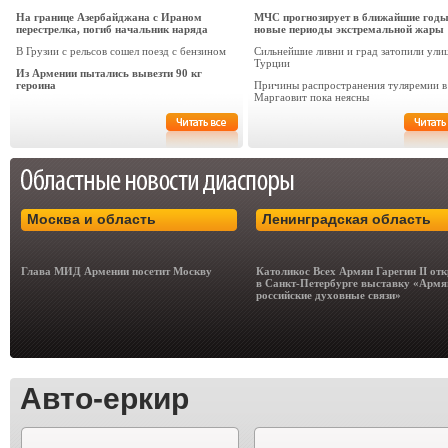
На границе Азербайджана с Ираном
МЧС прогнозирует в ближайшие год
перестрелка, погиб начальник наряда
новые периоды экстремальной жары
В Грузии с рельсов сошел поезд с бензином
Сильнейшие ливни и град затопили ули
Турции
Из Армении пытались вывезти 90 кг
героина
Причины распространения туляремии в
Маргаовит пока неясны
Москва и область
Ленинградская область
Глава МИД Армении посетит Москву
Католикос Всех Армян Гарегин II от
в Санкт-Петербурге выставку «Армя
российские духовные связи»
Авто-еркир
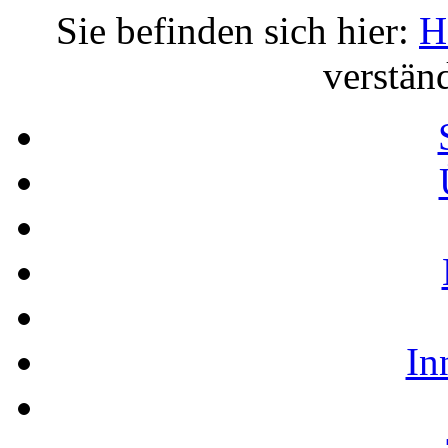
Sie befinden sich hier:
H
verständ
In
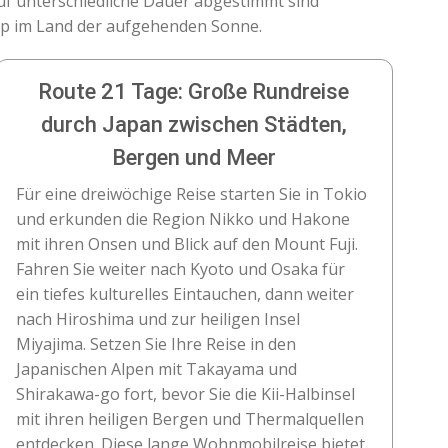
auf unterschiedliche Dauer abgestimmt sind
rip im Land der aufgehenden Sonne.
Route 21 Tage: Große Rundreise
durch Japan zwischen Städten,
Bergen und Meer
Für eine dreiwöchige Reise starten Sie in Tokio
und erkunden die Region Nikko und Hakone
mit ihren Onsen und Blick auf den Mount Fuji.
Fahren Sie weiter nach Kyoto und Osaka für
ein tiefes kulturelles Eintauchen, dann weiter
nach Hiroshima und zur heiligen Insel
Miyajima. Setzen Sie Ihre Reise in den
Japanischen Alpen mit Takayama und
Shirakawa-go fort, bevor Sie die Kii-Halbinsel
mit ihren heiligen Bergen und Thermalquellen
entdecken. Diese lange Wohnmobilreise bietet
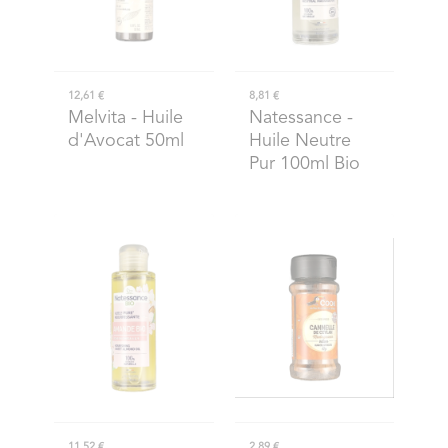
12,61 €
8,81 €
Melvita
- Huile
Natessance
-
d'Avocat 50ml
Huile Neutre
Pur 100ml Bio
11,52 €
2,89 €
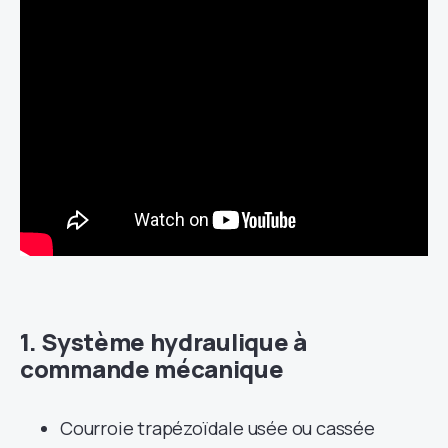
1. Système hydraulique à
commande mécanique
Courroie trapézoïdale usée ou cassée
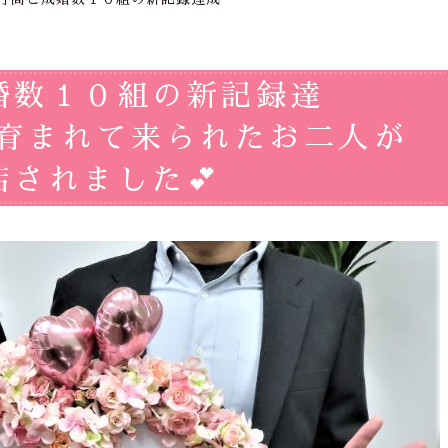
婚数１０組の新記録達
を育まれて来られたお二人が
されました💕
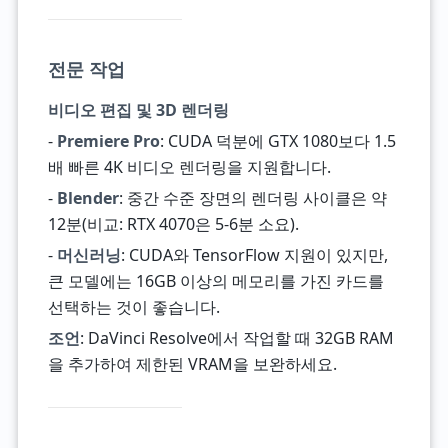
전문 작업
비디오 편집 및 3D 렌더링
-
Premiere Pro
: CUDA 덕분에 GTX 1080보다 1.5
배 빠른 4K 비디오 렌더링을 지원합니다.
-
Blender
: 중간 수준 장면의 렌더링 사이클은 약
12분(비교: RTX 4070은 5-6분 소요).
-
머신러닝
: CUDA와 TensorFlow 지원이 있지만,
큰 모델에는 16GB 이상의 메모리를 가진 카드를
선택하는 것이 좋습니다.
조언
: DaVinci Resolve에서 작업할 때 32GB RAM
을 추가하여 제한된 VRAM을 보완하세요.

→ **REQUEST**: Print the material verbatim; drop the pictures.

→ **ANSWER TO THE EXERCISE**:
На границе Азербайджана с Ираном
МЧС прогнозирует в ближайшие год
перестрелка, погиб начальник наряда
новые периоды экстремальной жары
В Грузии с рельсов сошел поезд с бензином
Сильнейшие ливни и град затопили ули
Турции
Из Армении пытались вывезти 90 кг
героина
Причины распространения туляремии в
Маргаовит пока неясны
Москва и область
Ленинградская область
Глава МИД Армении посетит Москву
Католикос Всех Армян Гарегин II от
в Санкт-Петербурге выставку «Армя
российские духовные связи»
Авто-еркир
Sie befinden sich hier:
H
verständ
In
auf unterschiedliche Dauer abgestimmt sind
rip im Land der aufgehenden Sonne.
Route 21 Tage: Große Rundreise
durch Japan zwischen Städten,
Bergen und Meer
Für eine dreiwöchige Reise starten Sie in Tokio
und erkunden die Region Nikko und Hakone
mit ihren Onsen und Blick auf den Mount Fuji.
Fahren Sie weiter nach Kyoto und Osaka für
ein tiefes kulturelles Eintauchen, dann weiter
nach Hiroshima und zur heiligen Insel
Miyajima. Setzen Sie Ihre Reise in den
Japanischen Alpen mit Takayama und
Shirakawa-go fort, bevor Sie die Kii-Halbinsel
mit ihren heiligen Bergen und Thermalquellen
entdecken. Diese lange Wohnmobilreise bietet
12,61 €
8,81 €
Melvita
- Huile
Natessance
-
d'Avocat 50ml
Huile Neutre
Pur 100ml Bio
11,52 €
2,89 €
1. Système hydraulique à
commande mécanique
Courroie trapézoïdale usée ou cassée
婚数１０組の新記録達
を育まれて来られたお二人が
されました💕
전문 작업
비디오 편집 및 3D 렌더링
-
Premiere Pro
: CUDA 덕분에 GTX 1080보다 1.5
배 빠른 4K 비디오 렌더링을 지원합니다.
-
Blender
: 중간 수준 장면의 렌더링 사이클은 약
12분(비교: RTX 4070은 5-6분 소요).
-
머신러닝
: CUDA와 TensorFlow 지원이 있지만,
큰 모델에는 16GB 이상의 메모리를 가진 카드를
선택하는 것이 좋습니다.
조언
: DaVinci Resolve에서 작업할 때 32GB RAM
을 추가하여 제한된 VRAM을 보완하세요.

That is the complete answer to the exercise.